A single force acts on a 2.0 kg particle-like object in such a way that the object's position as a function of time is given by x = 3.0t - 4.0t^2 + 1.0t^3, where x is in meters and t is in seconds. Calculate the work done by the force on the object from t = 0 to t = 5.0 s.

 To calculate the work done on the object by the force, we first need to find the force acting on the object as a function of time. We can do this by using the given position function \( x(t) \) and employing Newton's second law:

\( F = m \cdot a \)

where \( F \) is the force, \( m \) is the mass, and \( a \) is the acceleration of the object. We know that the acceleration is the second derivative of the position with respect to time. Let's find the acceleration first.

The position function is given by:

\( x(t) = 3.0t - 4.0t^2 + 1.0t^3 \)

The first derivative with respect to time \( t \) gives the velocity:

\( v(t) = x'(t) = \frac{dx}{dt} = 3.0 - 8.0t + 3.0t^2 \)

The second derivative gives the acceleration:

\( a(t) = v'(t) = \frac{dv}{dt} = \frac{d^2x}{dt^2} = -8.0 + 6.0t \)

Now we multiply the acceleration by the mass to find the force as a function of time:

\( F(t) = m \cdot a(t) = 2.0 \cdot (-8.0 + 6.0t) = -16.0 + 12.0t \)

The work done by a variable force along a path is given by the integral of the force along that path. Since the object moves in the x-direction, we can write the work \( W \) as follows:

\( W = \int F \cdot dx \)

But since we have \( F \) as a function of \( t \), and we know that \( dx = v dt \), we need to express work done in terms of time:

\( W = \int_{t_i}^{t_f} F(t) \cdot v(t) dt \)

Where \( t_i \) is the initial time and \( t_f \) is the final time.

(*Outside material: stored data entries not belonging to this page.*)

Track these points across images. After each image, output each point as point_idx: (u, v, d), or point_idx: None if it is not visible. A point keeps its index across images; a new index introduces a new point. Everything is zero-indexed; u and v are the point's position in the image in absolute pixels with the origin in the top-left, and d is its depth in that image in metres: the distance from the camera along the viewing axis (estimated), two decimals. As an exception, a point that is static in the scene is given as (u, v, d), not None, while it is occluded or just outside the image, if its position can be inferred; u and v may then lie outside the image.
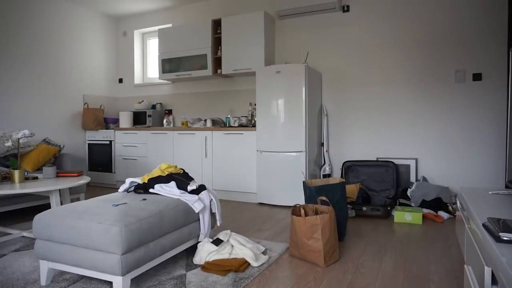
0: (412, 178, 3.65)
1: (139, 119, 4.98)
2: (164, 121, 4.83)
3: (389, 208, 3.30)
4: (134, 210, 1.88)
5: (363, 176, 3.73)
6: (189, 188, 2.31)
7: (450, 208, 3.25)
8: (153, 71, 5.55)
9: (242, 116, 4.31)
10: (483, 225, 1.34)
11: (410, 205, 3.39)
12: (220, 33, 4.40)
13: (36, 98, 4.50)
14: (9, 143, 3.43)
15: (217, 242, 2.19)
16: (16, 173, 2.74)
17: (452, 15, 3.53)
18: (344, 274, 2.02)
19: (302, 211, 2.30)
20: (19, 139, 3.20)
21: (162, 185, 2.30)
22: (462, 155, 3.53)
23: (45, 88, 4.62)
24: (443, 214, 3.20)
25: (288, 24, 4.32)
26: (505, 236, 1.16)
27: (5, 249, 2.45)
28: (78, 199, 3.52)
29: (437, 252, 2.37)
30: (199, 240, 2.30)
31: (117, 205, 1.94)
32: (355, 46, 3.96)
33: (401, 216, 3.14)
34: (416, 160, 3.68)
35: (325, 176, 3.96)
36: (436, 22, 3.60)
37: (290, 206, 3.74)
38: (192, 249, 2.39)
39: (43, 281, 1.88)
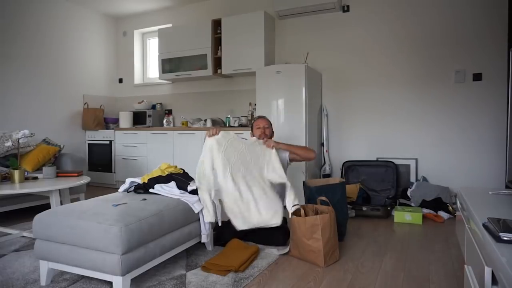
0: (412, 178, 3.65)
1: (139, 119, 4.98)
2: (164, 121, 4.83)
3: (389, 208, 3.30)
4: (134, 210, 1.88)
5: (363, 176, 3.73)
6: (189, 188, 2.31)
7: (450, 208, 3.25)
8: (153, 71, 5.55)
9: (242, 116, 4.30)
10: (483, 225, 1.34)
11: (410, 205, 3.39)
12: (220, 33, 4.40)
13: (36, 98, 4.50)
14: (9, 143, 3.43)
15: None
16: (16, 173, 2.74)
17: (452, 15, 3.53)
18: (344, 274, 2.02)
19: (302, 211, 2.30)
20: (19, 139, 3.20)
21: (162, 185, 2.30)
22: (462, 155, 3.52)
23: (45, 88, 4.62)
24: (443, 214, 3.20)
25: (288, 24, 4.32)
26: (505, 236, 1.16)
27: (5, 249, 2.45)
28: (78, 199, 3.52)
29: (437, 252, 2.37)
30: (201, 241, 2.30)
31: (117, 205, 1.93)
32: (355, 46, 3.96)
33: (401, 216, 3.14)
34: (416, 160, 3.68)
35: (325, 176, 3.95)
36: (436, 22, 3.60)
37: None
38: (192, 249, 2.39)
39: (43, 281, 1.88)
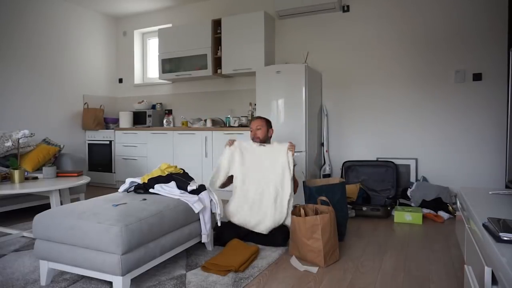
0: (412, 178, 3.65)
1: (139, 119, 4.98)
2: (164, 121, 4.83)
3: (389, 208, 3.30)
4: (134, 210, 1.88)
5: (363, 176, 3.72)
6: (189, 188, 2.31)
7: (450, 208, 3.25)
8: (153, 71, 5.55)
9: (242, 116, 4.30)
10: (483, 225, 1.34)
11: (410, 205, 3.39)
12: (220, 33, 4.40)
13: (36, 98, 4.50)
14: (9, 143, 3.43)
15: None
16: (16, 173, 2.74)
17: (453, 15, 3.53)
18: (344, 274, 2.02)
19: (302, 211, 2.30)
20: (19, 139, 3.20)
21: (162, 185, 2.30)
22: (462, 155, 3.53)
23: (45, 88, 4.62)
24: (443, 214, 3.20)
25: (288, 24, 4.32)
26: (505, 236, 1.16)
27: (5, 249, 2.45)
28: (78, 199, 3.52)
29: (437, 252, 2.37)
30: (202, 241, 2.30)
31: (117, 205, 1.93)
32: (355, 46, 3.96)
33: (401, 216, 3.14)
34: (416, 160, 3.68)
35: (325, 176, 3.95)
36: (436, 22, 3.60)
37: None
38: (192, 249, 2.39)
39: (43, 281, 1.88)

Substitute the expressions we found for \( F(t) \) and \( v(t) \):

\( W = \int_{0}^{5} (-16.0 + 12.0t) \cdot (3.0 - 8.0t + 3.0t^2) dt \)

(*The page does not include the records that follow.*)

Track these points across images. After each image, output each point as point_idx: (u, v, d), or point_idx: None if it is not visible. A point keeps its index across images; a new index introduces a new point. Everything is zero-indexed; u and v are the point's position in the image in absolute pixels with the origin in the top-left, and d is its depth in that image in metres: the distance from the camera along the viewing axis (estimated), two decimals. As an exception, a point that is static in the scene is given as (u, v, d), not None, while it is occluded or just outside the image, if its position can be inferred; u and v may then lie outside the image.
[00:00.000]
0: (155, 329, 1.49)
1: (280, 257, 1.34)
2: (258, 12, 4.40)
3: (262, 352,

Now, we need to perform the integration:

\( W = \int_{0}^{5} (-16 \cdot 3 + 12 \cdot 3t + 16 \cdot 8t - 12 \cdot 8t^2 - 16 \cdot 3t^2 + 12 \cdot 3t^3) dt \)

\( W = \int_{0}^{5} (-48 + 36t + 128t - 96t^2 - 48t^2 + 36t^3) dt \)

\( W = \int_{0}^{5} (-48 + 164t - 144t^2 + 36t^3) dt \)

Integrating term by term within the limits from 0 to 5 gives:

\( W = [(-48t + 82t^2 - \frac{144}{3}t^3 + \frac{36}{4}t^4)]_{0}^{5} \)

\( W = [(-48t + 82t^2 - 48t^3 + 9t^4)]_{0}^{5} \)

\( W = (-48 \cdot 5 + 82 \cdot 25 - 48 \cdot 125 + 9 \cdot 625) - 0 \)

\( W = (-240 + 2050 - 6000 + 5625) \)

\( W = 1435 \) joules.

Therefore, the work done by the force on the object from \( t = 0 \) to \( t = 5.0 \) seconds is 1435 joules.